It's crucial to remember that data, especially large data sets, has gravity. While WANs are significantly faster than they were 20 years ago, data volumes have grown at an even faster pace. The rate of data growth far outstrips the expansion of network links. Data grows faster than Moore’s Law, and Moore’s Law grows much faster than WAN links. Even if network links could keep pace with Moore’s Law, at some point the CAP theorem becomes a limit to scale. Consistency, Availability, and Partition tolerance becomes really hard to handle at scale and across inter-site data center links. Some very specific applications, typically read-only or in the content distribution niche can handle this; most real applications can’t.
The challenge of moving data to data centers across distances invariably leads to a battle against network limitations. Physics imposes constraints that are difficult to overcome, regardless of what you call your data prefetching technique. While AFS-like global namespaces with old-school opportunistic locking semantics might be suitable for niche applications like data distribution, their potential to become the dominant computing paradigm is implausible.
This doesn’t mean I don't think highly of ideas like replication of data for protection or distributed erasure coding in availability zones for object storage resiliency. These ideas work well and belong in a special category of recovery techniques, but they aren’t exactly what people mean when they say global namespaces.
Content distribution itself is a niche use case, and with the increasing prevalence of dynamically generated content by GPUs, the role of storage in this context diminishes. It is true that GPUs are a scarce commodity and moving data to where a GPU is may be a required Band-Aid for supply chain constraints, but the GPU scarcity will be short-lived enough that it’s unlikely to lead to a meaningful and lasting architectural change.
One of the most intriguing distributed systems with a compelling namespace in recent years is Google's Spanner. Google, having the advantage of building applications from scratch, addressed some of the most challenging problems in distributed storage. They recognized that many queries could be answered using older data. Consequently, they designed their storage system to be queryable at any point in time. This innovative approach allowed applications to determine whether to wait for the most current data or utilize older data to answer queries. While this is a remarkable technique, only a few companies globally possess the resources to build and maintain such a system since the application must be modified to interact with the system; traditional read/write semantics doesn’t work in such a system.

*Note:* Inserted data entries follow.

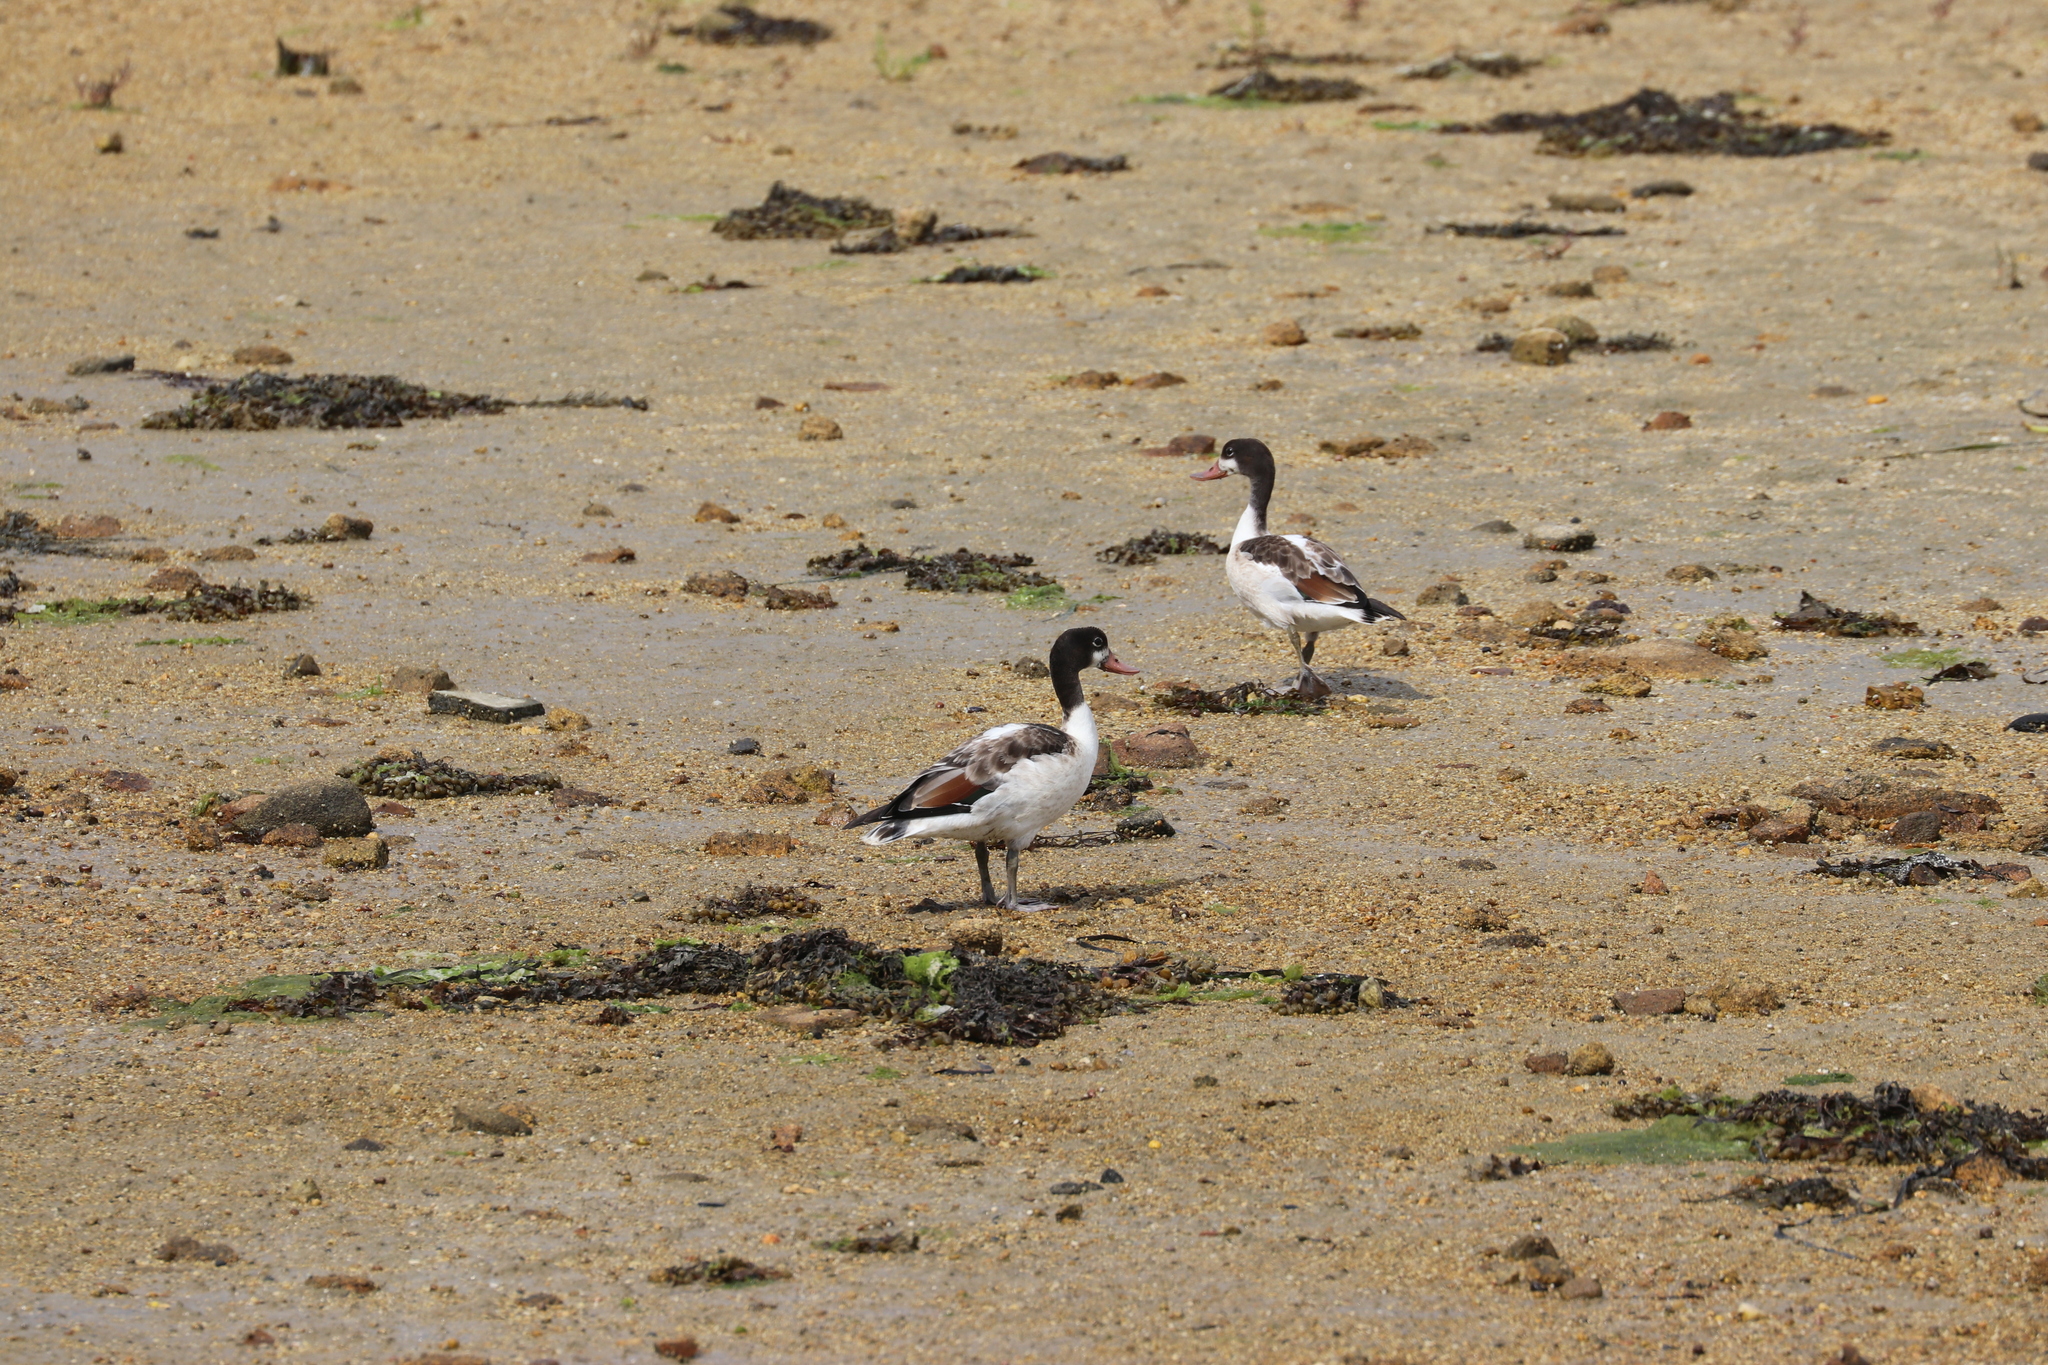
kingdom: Animalia
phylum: Chordata
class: Aves
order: Anseriformes
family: Anatidae
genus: Tadorna
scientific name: Tadorna tadorna
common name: Common shelduck
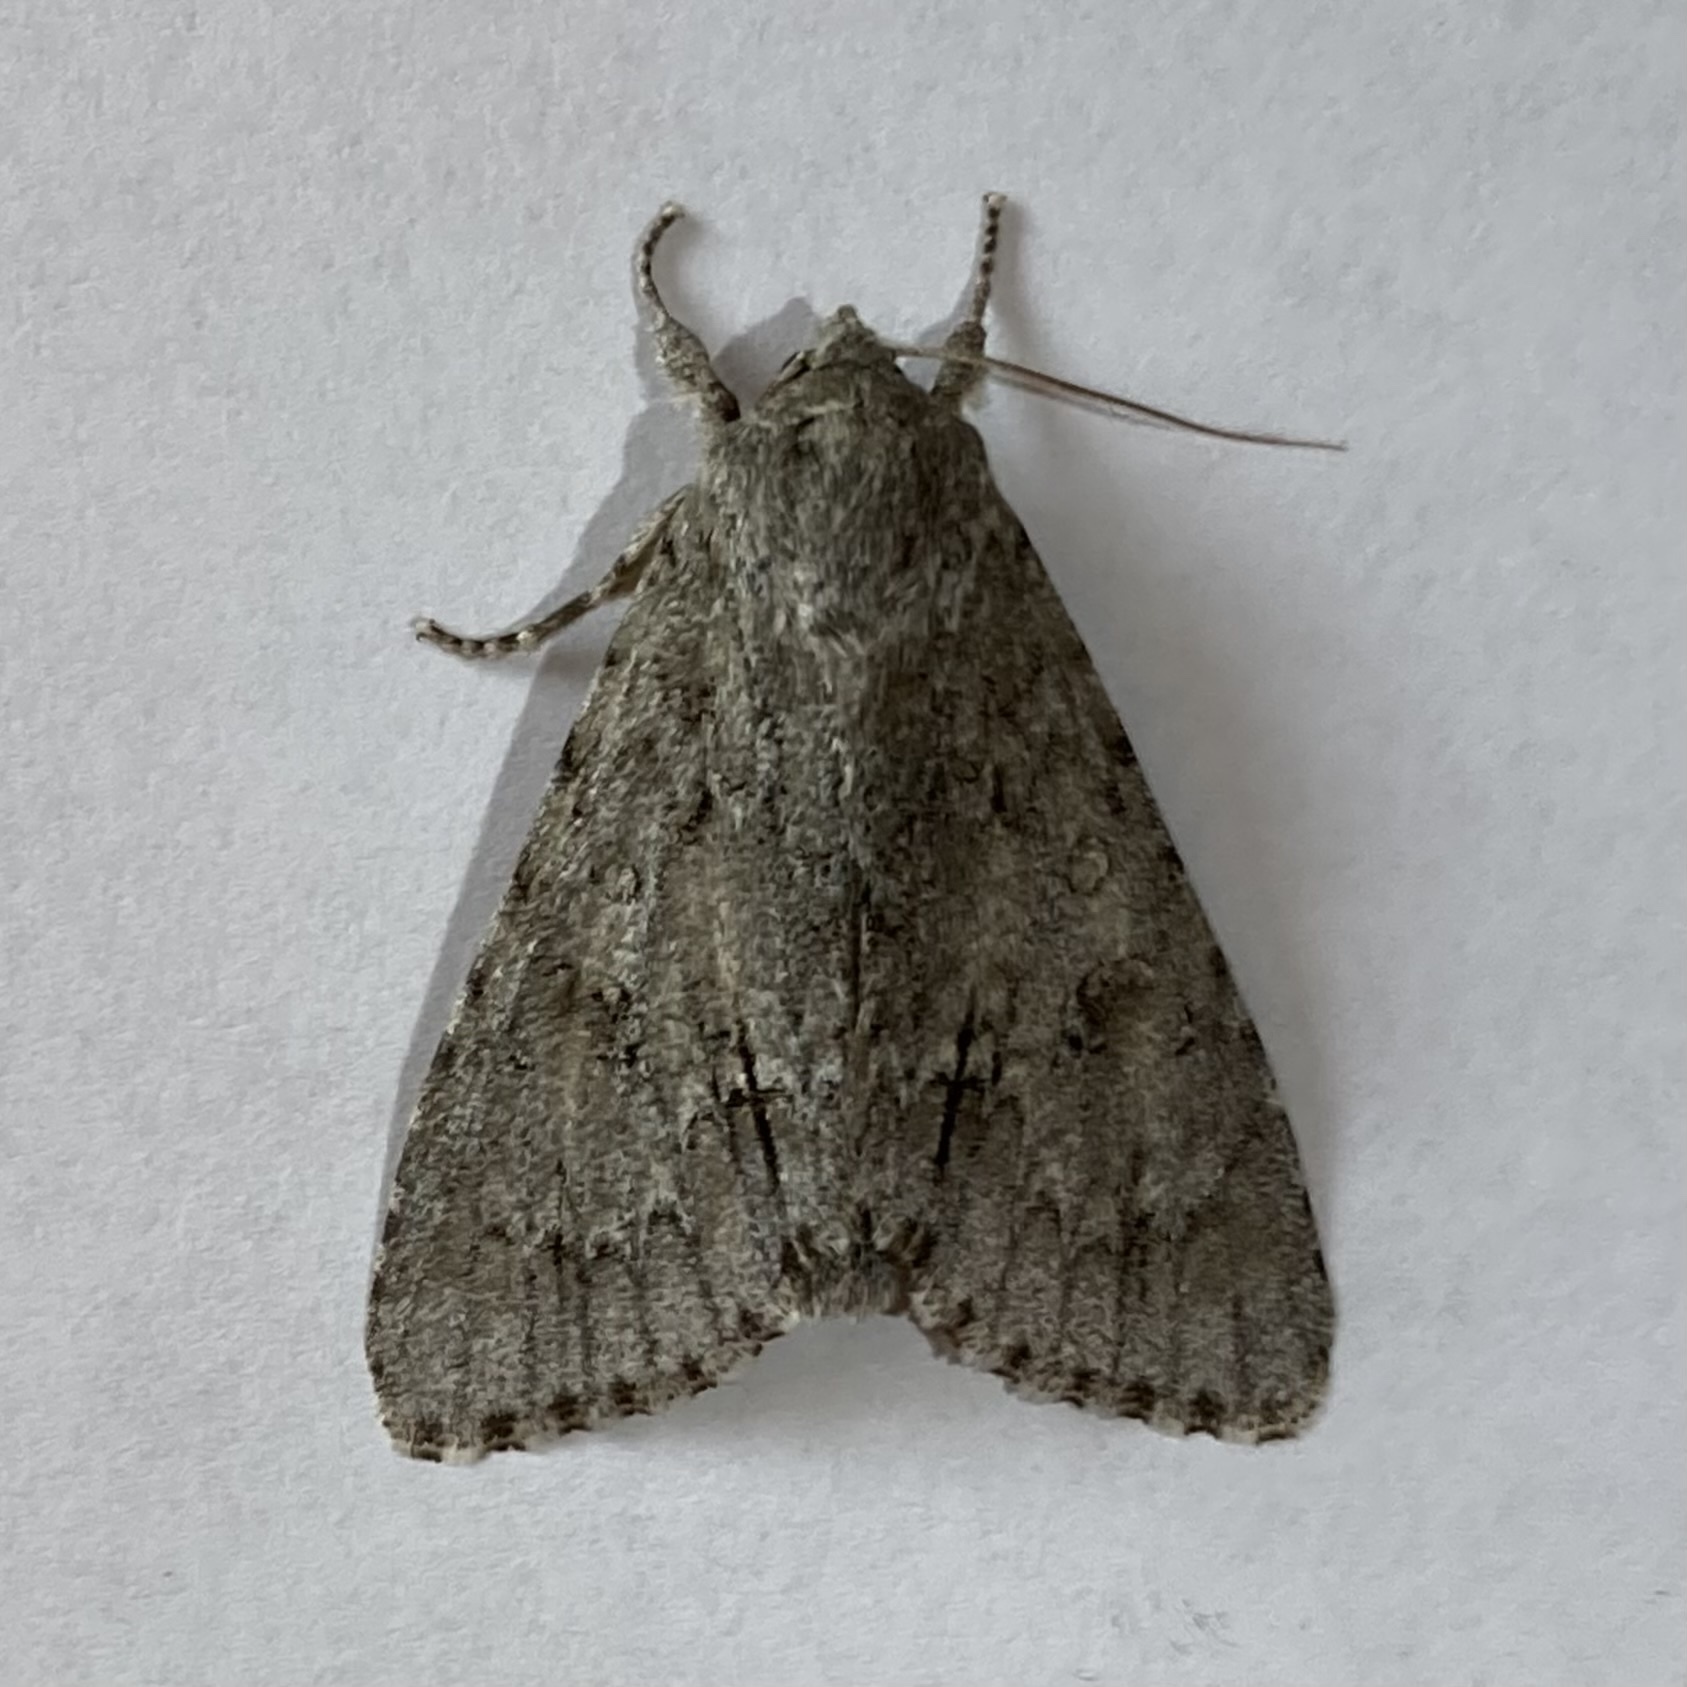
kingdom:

Moore's Law continues to drive advancements in GPUs, the most data-intensive processors available, and as a result, we're only at the beginning of exploring the possibilities of GPU computing in enterprise data centers. As GPUs become the dominant computing form, we will either recompute the data directly, or data gravity will make it so that the compute resource will execute close to where data lives.
Despite industry buzz around global namespaces, history has shown that data gravity, network limitations, and consistency challenges impose real barriers to widespread adoption. While niche applications may benefit, enterprise leaders should remain skeptical of solutions that claim to eliminate fundamental storage constraints. Instead, the real shift to watch is how compute resources move closer to data—whether through GPUs or architectural shifts that prioritize locality. In this era, just like in past eras, placing compute resources in proximity to storage will remain the dominant architecture—betting against data gravity is a fool's errand.